### Complete the following
• A. Reproduce the passage on digital watermarking for plastic sorting word for word, from "The trials focused" up to and including "provided tobacco canisters.".
• B. In the passage on digital watermarking for plastic sorting, what range of detection efficiency did the modules achieve in the industrial trials?

### Text excerpt
---------------
The digital watermark can potentially offer a lot of value to consumers too, said De Belder, as it can give them the confidence and ability to make more informed choices about recycling.
The data captured by the digital watermarking technology can also enable facilities to track accurately how much each type of plastic waste is collected, sorted and recycled. This can help companies better measure the effectiveness of their sustainability or Extend Producer Responsibility (EPR) efforts, for example.
From industrial trials to commercialisation
Recently, HolyGrail 2.0 conducted industrial-level trials at the Hündgen Entsorgung material recovery facility (MRF) in Swisttal, Germany, to assess the efficiency of digital watermarking to sort post-household rigid packaging waste.
The facility, which processes over 100,000 tonnes of waste annually from three million households, was equipped with detection prototypes and add-on modules co-developed by technology provider Digimarc and machine supplier Pellenc ST.
This solution combined near-infrared (NIR) spectrometry and digital watermark detection technology to enhance sorting accuracy.
The NIR provides insights into products' chemical composition, while digital watermarks deliver the SKU—each product's unique commercial reference as defined by its barcode. Together, these technologies enable instant access to detailed product information, such as whether the item is food or non-food, and much more.
The trials focused on four types of post-consumer rigid packaging waste: PET non-food bottles, rigid PP, rigid PE (including tubes), and PET trays.
Companies that participated included Aldi, Arlafoods, Edeka Zentrale, Haleon, Hochland, Mondelez International, Orkla and Procter & Gamble.
Other brands that joined the trials included Coca Cola and McDonald’s, which provided digitally watermarked drinking cups. Another participant, Imperial Brands, provided tobacco canisters.
The industrial trials were a success. The modules achieved a detection efficiency rate of between 87.9% and 93.8%. Additionally, they were able to process nearly 56,000 detections per day, totalling 5.66 million detections of 5,949 unique products over a 100-day period. Click here for the full breakdown.
---------------
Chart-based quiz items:
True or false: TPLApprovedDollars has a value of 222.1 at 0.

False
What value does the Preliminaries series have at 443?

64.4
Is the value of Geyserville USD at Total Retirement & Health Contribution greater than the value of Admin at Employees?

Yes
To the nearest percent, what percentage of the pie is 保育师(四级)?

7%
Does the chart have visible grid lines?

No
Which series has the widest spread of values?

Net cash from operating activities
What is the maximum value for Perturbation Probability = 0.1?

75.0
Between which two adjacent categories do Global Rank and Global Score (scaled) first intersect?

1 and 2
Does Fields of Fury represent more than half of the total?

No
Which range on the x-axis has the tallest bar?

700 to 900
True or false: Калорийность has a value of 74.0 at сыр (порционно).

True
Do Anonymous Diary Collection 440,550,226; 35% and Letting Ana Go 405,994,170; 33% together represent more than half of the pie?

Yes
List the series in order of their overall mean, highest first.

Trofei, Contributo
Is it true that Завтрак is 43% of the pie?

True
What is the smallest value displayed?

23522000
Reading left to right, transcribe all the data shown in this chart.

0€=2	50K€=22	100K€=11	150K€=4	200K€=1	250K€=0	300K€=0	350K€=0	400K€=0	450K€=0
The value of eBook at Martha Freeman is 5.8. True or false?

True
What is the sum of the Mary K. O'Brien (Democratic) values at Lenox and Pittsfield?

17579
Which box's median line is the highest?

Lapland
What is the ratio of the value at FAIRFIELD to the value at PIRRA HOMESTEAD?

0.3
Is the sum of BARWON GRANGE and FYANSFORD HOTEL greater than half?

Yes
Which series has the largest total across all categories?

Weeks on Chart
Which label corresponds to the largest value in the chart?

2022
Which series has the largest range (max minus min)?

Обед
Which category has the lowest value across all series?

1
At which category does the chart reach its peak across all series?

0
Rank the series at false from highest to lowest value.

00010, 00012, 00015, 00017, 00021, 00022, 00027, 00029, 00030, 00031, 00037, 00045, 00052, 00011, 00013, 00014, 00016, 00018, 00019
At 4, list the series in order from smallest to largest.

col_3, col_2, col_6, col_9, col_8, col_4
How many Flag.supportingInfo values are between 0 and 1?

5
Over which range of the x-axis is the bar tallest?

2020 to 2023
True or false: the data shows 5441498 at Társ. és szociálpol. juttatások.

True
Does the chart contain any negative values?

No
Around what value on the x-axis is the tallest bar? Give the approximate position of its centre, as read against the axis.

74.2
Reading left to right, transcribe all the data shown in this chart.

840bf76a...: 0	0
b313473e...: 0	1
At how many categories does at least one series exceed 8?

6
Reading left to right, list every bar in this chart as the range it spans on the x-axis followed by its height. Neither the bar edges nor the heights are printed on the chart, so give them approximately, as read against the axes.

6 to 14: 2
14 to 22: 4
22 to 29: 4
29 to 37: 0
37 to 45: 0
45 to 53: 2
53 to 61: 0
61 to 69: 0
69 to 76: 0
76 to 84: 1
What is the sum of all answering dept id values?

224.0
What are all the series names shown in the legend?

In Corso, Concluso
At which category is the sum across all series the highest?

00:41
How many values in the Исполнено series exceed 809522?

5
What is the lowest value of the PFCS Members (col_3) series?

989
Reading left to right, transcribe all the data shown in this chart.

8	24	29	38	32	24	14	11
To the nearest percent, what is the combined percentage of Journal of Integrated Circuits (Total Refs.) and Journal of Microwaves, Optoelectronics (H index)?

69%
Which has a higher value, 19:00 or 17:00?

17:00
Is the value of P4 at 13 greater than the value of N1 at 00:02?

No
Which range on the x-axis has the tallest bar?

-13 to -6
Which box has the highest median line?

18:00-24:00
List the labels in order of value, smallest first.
---------------
### Answers by item
• A.
The trials focused on four types of post-consumer rigid packaging waste: PET non-food bottles, rigid PP, rigid PE (including tubes), and PET trays.
Companies that participated included Aldi, Arlafoods, Edeka Zentrale, Haleon, Hochland, Mondelez International, Orkla and Procter & Gamble.
Other brands that joined the trials included Coca Cola and McDonald’s, which provided digitally watermarked drinking cups. Another participant, Imperial Brands, provided tobacco canisters.

• B. Between 87.9% and 93.8%.